Au CNIPAL, j’ai rencontré des directeurs de théâtres et, principalement, celui de l’Opéra de Nice qui a vraiment boosté mes débuts. Surtout j’ai fait la connaissance de mon agent, Claire Feazey, d’IMG Artists. Je pus alors me sentir prêt pour les auditions qu’elle me fit passer et qui provoquèrent mes engagements aux opéras de Paris (Bastille) où j’ai chanté dernièrement (Commissaire et Officier dans Dialogues des Carmélites de Poulenc), de Montpellier avec lequel des projets se concrétisent (Morales dans Carmen de Bizet), etc. Le rapport professionnel que j’ai avec Claire Feazey me paraît idéal. Dans mon travail, je suis un solitaire. Je déteste le cocooning qui traverse en partie l’esprit français du travail, volontiers paternaliste. J’aime les relations professionnelles claires, ne mettant pas en jeu mon indépendance que j’entends précieusement préserver. D’ailleurs, j’ai toujours fui en courant les quelques professeurs-gourous que j’ai approchés, tout en n’en respectant pas moins les chanteurs qui travaillent de cette manière et avec ce soutien. Ce n’est pas pour moi. Je fais mes expériences seul, en bien comme en mal, partant que je suis bien encadré musicalement, par plusieurs chefs de chant dont Michel Capolongo, Sébastien Driant, le plus régulier étant le gallois Errol Girdlestone qui est aussi chef d’orchestre. Il me semble salutaire de « tourner » avec plusieurs oreilles pour maintenir une virginité de l’écoute : l’habitude que peut prendre un chef, malgré toute sa bonne volonté, des qualités et défauts d’un chanteur, l’affection qui entre parfois en jeu, sont confortables mais ne font pas forcément progresser.

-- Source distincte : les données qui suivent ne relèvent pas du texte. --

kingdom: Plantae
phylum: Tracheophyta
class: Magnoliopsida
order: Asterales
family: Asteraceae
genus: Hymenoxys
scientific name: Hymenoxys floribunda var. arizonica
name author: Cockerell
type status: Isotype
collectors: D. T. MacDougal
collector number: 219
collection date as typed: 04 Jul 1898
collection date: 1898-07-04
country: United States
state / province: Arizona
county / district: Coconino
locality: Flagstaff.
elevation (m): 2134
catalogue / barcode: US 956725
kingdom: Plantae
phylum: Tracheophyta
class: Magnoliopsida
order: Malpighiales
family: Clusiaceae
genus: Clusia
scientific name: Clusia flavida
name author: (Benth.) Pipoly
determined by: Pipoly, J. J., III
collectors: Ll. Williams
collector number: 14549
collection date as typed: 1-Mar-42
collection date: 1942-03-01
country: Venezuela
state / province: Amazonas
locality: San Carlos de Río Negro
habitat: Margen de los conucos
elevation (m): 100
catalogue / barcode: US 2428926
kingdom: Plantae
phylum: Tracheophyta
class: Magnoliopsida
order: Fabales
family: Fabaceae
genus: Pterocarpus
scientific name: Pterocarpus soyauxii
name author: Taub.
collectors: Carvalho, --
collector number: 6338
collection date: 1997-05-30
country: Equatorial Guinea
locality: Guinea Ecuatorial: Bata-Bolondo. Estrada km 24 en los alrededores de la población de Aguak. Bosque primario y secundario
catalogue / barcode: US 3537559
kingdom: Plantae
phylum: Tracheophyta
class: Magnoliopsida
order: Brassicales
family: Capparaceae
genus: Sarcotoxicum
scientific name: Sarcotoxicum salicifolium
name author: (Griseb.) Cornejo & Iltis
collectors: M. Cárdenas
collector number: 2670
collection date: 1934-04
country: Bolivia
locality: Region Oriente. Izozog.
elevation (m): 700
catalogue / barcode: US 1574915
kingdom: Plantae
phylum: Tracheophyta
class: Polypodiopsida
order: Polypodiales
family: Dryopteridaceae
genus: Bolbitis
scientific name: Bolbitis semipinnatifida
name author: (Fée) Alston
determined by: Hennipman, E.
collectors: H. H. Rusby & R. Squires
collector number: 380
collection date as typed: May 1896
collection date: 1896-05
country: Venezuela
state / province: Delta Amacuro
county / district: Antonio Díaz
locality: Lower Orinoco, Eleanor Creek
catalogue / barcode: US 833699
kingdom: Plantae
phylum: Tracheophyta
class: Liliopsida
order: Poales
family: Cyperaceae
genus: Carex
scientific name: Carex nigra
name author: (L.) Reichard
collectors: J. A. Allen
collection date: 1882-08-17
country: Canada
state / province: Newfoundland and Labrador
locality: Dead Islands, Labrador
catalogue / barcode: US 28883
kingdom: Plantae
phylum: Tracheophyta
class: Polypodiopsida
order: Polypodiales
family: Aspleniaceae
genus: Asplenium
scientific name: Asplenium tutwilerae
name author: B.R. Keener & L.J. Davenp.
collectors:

Et parmi les enseignants eux-mêmes ou les chanteurs que vous avez connus ?
Un ami croisé dans les Chœurs de Monte Carlo a été déterminant. Quelqu’un qui aurait pu devenir la basse du siècle : une voix exceptionnelle et un chant hors normes. Il m’a montré, expliqué et même révélé beaucoup de choses qui, à l‘heure actuelle, sont peut-être un peu perdues. Cela m’a fait faire de véritables bonds dans mon évolution. À cette époque, rien n’était encore évident pour moi : étais-je plutôt basse, plutôt baryton ? Ma voix était noire, ce qui invitait à la dire baryton-basse. En fait, j’ai pris conscience que j’étais un baryton qui devait gagner son aigu. J’ai donc travaillé dans ce sens-là, m’affirmant de jour en jour de plus en plus baryton, sans pouvoir aujourd’hui mettre la moindre étiquette quant à quel type de baryton, ce qui, de toute façon, serait prématuré à vingt-huit ans. Ma voix va connaître encore une bonne quinzaine d’années de maturation. Ce n’est qu’après cela que le baryton que je suis se sentira peut-être plus baryton dramatique, baryton-basse, etc. Ce ne sont d’ailleurs pas tant des questions de tessiture, au fond, que d’emploi, de crédibilité de la couleur pour tels rôles. Un des meilleurs conseils que l’on m’ait donnés venait d’Alain Fondary : « Quel que soit le répertoire abordé, chantez lyrique, tranquillement ». Cela peut paraître simple, mais qu’est-ce que ça veut dire, au juste, « chanter lyrique » ? C’est une idée : ne jamais essayer d’alourdir ou de contraindre la voix.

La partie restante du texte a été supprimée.